Yeah, I said I did and we skirted that line, but we weren’t fooling anybody, except maybe ourselves.

Viv’s lips part—those plush, soft lips I fucking dream about—and I brace myself for whatever is going to come out of that pretty mouth.

With Viv, you never really know. She could declare her undying love for me and launch herself into my arms. Or she could wrap me in a bear hug and thank me for being the world’s best bestie.

The suspense is enough to end me, and I’m not waiting around to watch her crush what’s left of my broken heart, so before she can say anything, I open my big mouth and start yapping.

“I guess we’re both gonna see the world, huh?

Do you leave right after graduation? I leave as soon as my finals are over.

It’s a seventeen hour flight. Isn’t that nuts?

I’ve got a connecting flight in London, but still. You’ll be at sea for what, a year?”

Viv blinks like she’s trying to follow my train of thought, but it’s gone off the rails. That happens a lot. “Uh, no. Six months to start. I get a break in January, so I’ll spend some time with Maggie, JT and the birthday girl. I hate the thought of missing all her milestones, you know?”

“Yeah, I’m gonna miss her, too, but I told JT that he has to record every new, amazing thing she does so Uncle Mick’s not out of the loop.

We made a QuikTok account that’s private so JT and Maggie can post shit all the time.

I will, too, so Calla doesn’t grow up thinking her dad’s the only badass hockey player in the family. ”

“You’re a good uncle. An amazing person. Honestly, the best person I know.”

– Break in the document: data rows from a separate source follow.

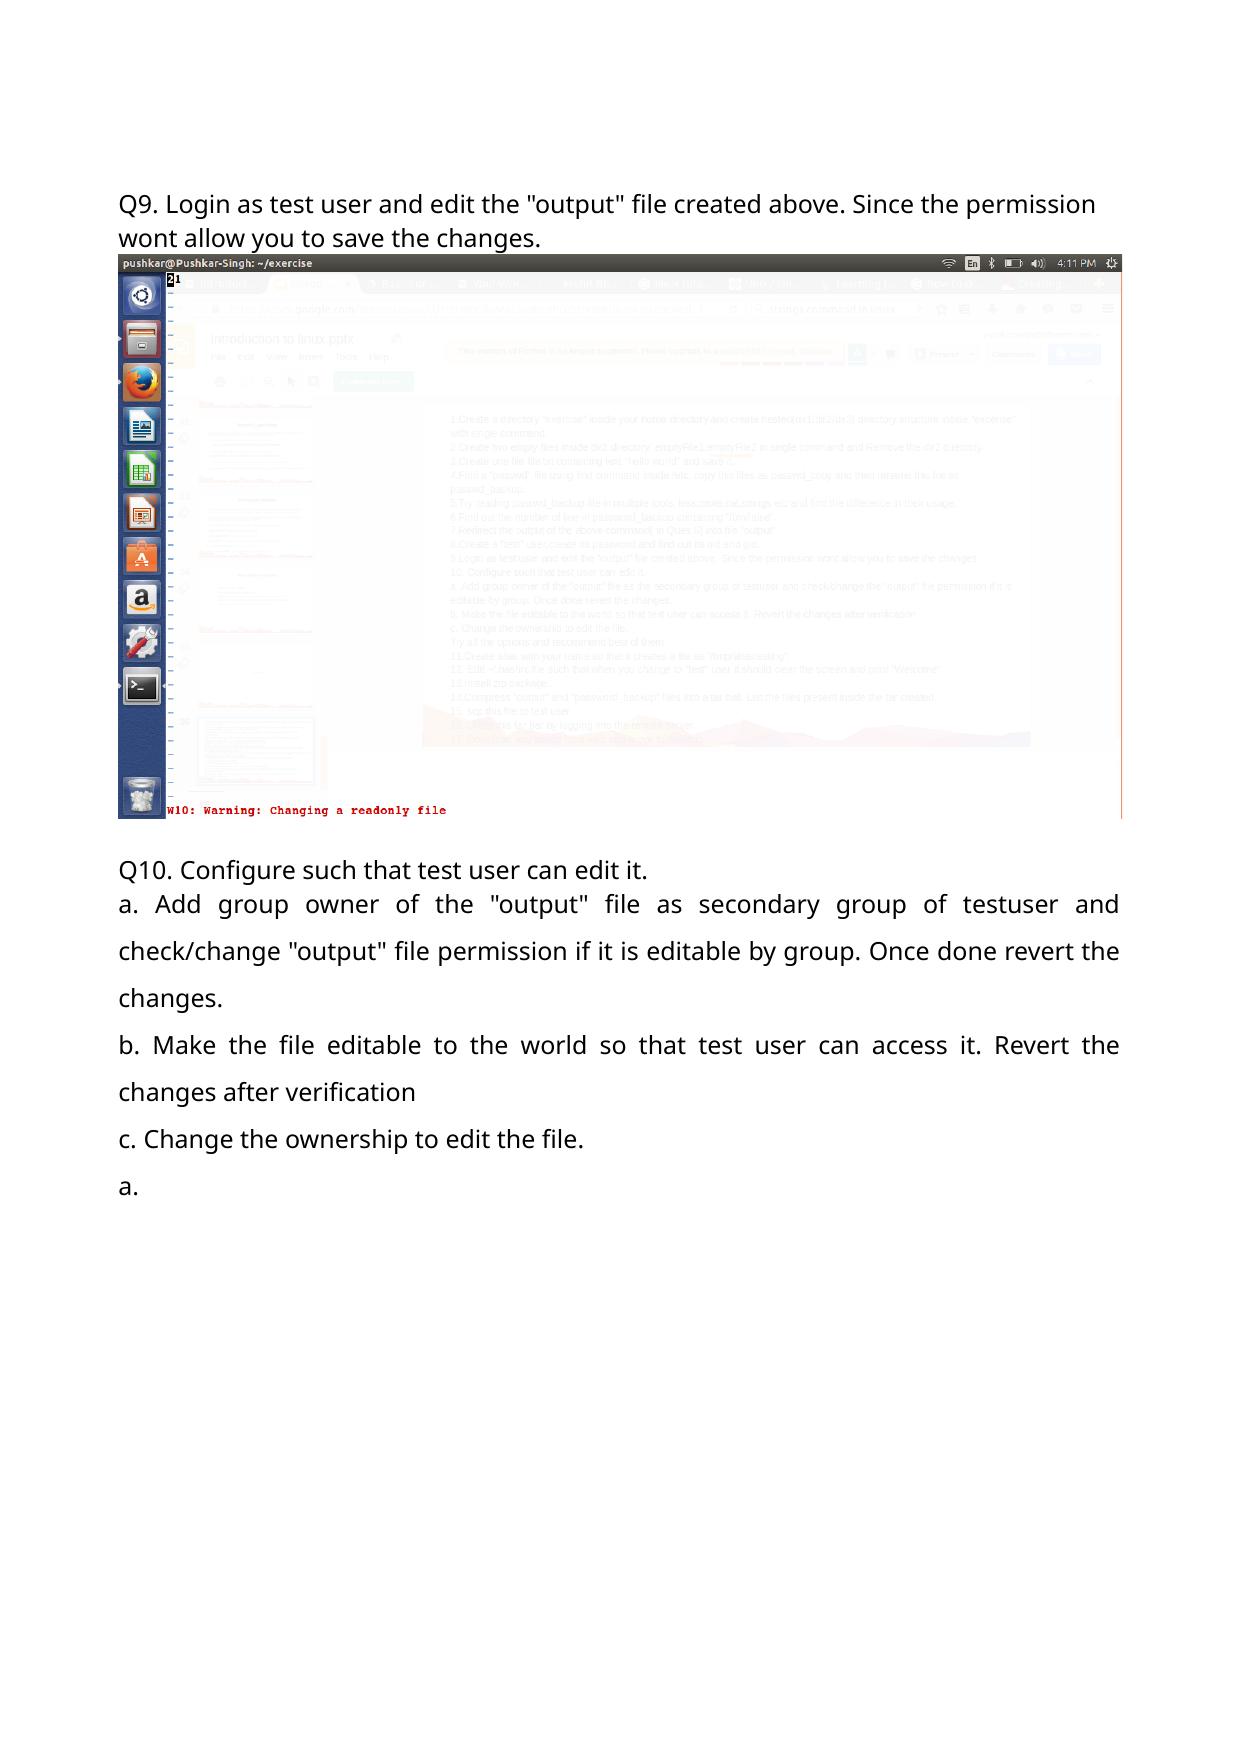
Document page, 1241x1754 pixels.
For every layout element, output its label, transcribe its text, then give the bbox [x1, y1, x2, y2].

text b. Make the file editable to the world so that test user can access it. Revert the changes after verification [118, 1028, 1122, 1109]
picture [118, 254, 1123, 819]
text a. Add group owner of the "output" file as secondary group of testuser and check/change "output" file permission if it is editable by group. Once done revert the changes. [118, 887, 1122, 1015]
text a. [118, 1169, 1122, 1203]
text c. Change the ownership to edit the file. [118, 1122, 1122, 1156]
text Q9. Login as test user and edit the "output" file created above. Since the permission wont allow you to save the changes. [118, 186, 1122, 254]
text Q10. Configure such that test user can edit it. [118, 853, 1122, 887]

Oh, shit. We are getting dangerously close to the emotional stuff, and I don’t think my heart can take it if she calls me her best friend for the nine-millionth time.

“Yeah, you, too,” I say before she can take the conversation in another direction.

“Hey, you should tell Maggie to add you to that QT account. That way you won’t miss a thing. ”

“Oh. Yeah, that’s a great idea,” she says, biting her lip like she wants to say more.

I need to get the hell out of here before I drop down on one knee and fucking propose. Being this close to Viv is intoxicating, and my brain keeps forgetting that I can’t be in love with her any more. “Yeah, you know me, I’m just full of great ideas” I say, shrugging my shoulders like a damn idiot.

And with that stellar parting line, I practically sprint across the yard to help JT tear down the folding tables and chairs.